The decade before the COVID-19 pandemic was one of economic growth, and for many companies ERM had become a simple box-ticking exercise. However, the pandemic has shown the need for companies to pay attention to their ERM programmes. Having an agile and effective ERM programme can allow a company to better deal with this type of fast-emerging risk, in which there is a wide range of uncertain outcomes. A proactive ERM team with clear processes and lines of communication will be better equipped to recognise when thresholds are being breached, and have the means to raise issues that can lead to swift and effective mitigation before more drastic measures need to be taken.

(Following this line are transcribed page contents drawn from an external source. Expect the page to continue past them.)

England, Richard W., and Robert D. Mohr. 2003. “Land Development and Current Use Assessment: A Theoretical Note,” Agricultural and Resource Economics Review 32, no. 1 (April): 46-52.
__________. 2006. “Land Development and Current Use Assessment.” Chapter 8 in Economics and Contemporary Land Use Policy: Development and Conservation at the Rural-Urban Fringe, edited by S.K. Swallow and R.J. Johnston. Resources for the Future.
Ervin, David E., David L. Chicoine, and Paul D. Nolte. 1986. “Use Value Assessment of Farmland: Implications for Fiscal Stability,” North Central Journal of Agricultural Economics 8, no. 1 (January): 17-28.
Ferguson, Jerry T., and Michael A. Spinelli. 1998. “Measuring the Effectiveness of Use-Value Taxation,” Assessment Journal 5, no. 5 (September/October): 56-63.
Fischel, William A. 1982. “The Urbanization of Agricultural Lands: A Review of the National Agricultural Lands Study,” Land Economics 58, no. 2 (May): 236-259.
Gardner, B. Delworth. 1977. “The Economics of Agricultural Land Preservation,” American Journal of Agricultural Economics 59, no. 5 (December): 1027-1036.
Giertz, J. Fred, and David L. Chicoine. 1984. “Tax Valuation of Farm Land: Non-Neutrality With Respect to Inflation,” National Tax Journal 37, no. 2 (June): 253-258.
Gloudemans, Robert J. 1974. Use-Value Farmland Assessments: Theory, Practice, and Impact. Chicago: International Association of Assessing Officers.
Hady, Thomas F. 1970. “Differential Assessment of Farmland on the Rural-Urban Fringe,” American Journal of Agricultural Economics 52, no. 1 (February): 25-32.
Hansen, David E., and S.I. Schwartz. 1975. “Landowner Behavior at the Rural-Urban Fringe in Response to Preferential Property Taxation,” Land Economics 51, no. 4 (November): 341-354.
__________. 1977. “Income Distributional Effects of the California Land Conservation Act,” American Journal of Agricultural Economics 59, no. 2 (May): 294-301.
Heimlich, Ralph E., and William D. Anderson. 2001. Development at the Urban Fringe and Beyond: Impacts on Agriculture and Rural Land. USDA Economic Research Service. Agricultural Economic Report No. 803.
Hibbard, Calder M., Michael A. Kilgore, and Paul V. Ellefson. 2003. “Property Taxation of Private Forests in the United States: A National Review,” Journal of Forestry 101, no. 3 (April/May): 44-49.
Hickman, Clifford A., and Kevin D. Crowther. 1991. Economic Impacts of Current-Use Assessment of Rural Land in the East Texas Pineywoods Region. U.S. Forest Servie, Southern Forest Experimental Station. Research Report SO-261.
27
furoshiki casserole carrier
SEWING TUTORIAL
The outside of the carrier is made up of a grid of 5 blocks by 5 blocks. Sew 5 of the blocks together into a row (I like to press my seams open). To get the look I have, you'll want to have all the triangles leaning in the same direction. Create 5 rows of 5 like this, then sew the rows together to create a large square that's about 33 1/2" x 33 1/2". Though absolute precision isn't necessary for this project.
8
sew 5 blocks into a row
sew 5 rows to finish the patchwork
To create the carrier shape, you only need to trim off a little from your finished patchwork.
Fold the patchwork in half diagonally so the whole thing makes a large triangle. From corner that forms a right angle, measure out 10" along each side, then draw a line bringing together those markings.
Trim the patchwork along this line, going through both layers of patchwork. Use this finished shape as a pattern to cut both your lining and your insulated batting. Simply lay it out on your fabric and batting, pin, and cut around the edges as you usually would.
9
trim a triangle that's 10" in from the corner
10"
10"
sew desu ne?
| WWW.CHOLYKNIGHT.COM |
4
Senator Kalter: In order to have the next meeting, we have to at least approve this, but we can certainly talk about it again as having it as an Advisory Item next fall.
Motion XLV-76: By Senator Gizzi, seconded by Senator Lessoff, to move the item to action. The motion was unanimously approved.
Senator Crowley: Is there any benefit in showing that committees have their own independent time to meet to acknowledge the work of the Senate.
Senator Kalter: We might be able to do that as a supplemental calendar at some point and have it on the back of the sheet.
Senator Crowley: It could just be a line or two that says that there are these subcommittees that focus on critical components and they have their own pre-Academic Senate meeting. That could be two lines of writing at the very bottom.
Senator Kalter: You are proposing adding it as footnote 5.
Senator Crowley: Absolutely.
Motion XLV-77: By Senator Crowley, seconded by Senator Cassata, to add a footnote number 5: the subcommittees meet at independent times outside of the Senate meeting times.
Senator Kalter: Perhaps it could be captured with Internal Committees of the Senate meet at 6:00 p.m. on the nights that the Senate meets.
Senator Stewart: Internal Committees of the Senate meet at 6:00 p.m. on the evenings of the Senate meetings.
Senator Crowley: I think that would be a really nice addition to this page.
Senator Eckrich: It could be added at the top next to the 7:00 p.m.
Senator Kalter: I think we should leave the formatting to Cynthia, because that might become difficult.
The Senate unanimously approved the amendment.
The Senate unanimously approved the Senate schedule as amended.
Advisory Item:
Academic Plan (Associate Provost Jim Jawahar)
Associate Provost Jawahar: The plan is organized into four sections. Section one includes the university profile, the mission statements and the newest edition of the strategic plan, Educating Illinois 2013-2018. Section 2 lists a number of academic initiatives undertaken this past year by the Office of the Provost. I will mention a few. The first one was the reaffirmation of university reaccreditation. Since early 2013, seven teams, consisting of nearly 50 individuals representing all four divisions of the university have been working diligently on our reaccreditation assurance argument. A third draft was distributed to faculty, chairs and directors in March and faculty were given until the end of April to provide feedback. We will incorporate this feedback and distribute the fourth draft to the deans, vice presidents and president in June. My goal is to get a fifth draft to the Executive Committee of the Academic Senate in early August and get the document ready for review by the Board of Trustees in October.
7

An example of a failure as a result of risk-management negligence is the Wells Fargo banking scandal that came to light in 2016, in which the bank had to pay US$185m (£152.8m) in penalties for inappropriate sales practices. In this instance, rather than poor risk management leading to a company being unable to cope in an extreme event, Wells Fargo’s risk management failures led to a crisis event. This led to penalties and lawsuits, which recently resulted in criminal charges and jail time.
ERM can also add value to a company. The process can be used to develop new products through consideration of the objectives and the risks that they will not be met. It can also be used to determine the level of risk that is desirable for a certain project – not simply deciding whether certain risks are acceptable, but also achieving adequate risk-adjusted return, and choosing between several projects. ERM can therefore add core value to strategic and operational decisions, and a company with a successful ERM programme should see its risk function as a sought-after ‘thought partner’ to the business. Technological improvements are allowing advanced risk analytics to be linked to key business procedures, so clearer and faster lines of communication can be established. From a capital-management perspective, a comprehensive economic capital model allows a company to make well-informed business decisions that can ensure its solvency is not jeopardised.
How does a company’s risk management affect a student actuary? For ERM to be successful, it needs to be integrated into the everyday way in which a company carries out its operations. This means that whether or not we are working in a risk department, we help to form the ‘first line of defence’ against risk to a company.
Student actuaries can provide a fresh set of eyes to look at existing processes and controls, challenging the appropriateness of the status quo and suggesting modern ways of doing things. ERM is constantly evolving, and the changes a firm makes to its ERM programme can be guided and informed by the new perspective that we students bring.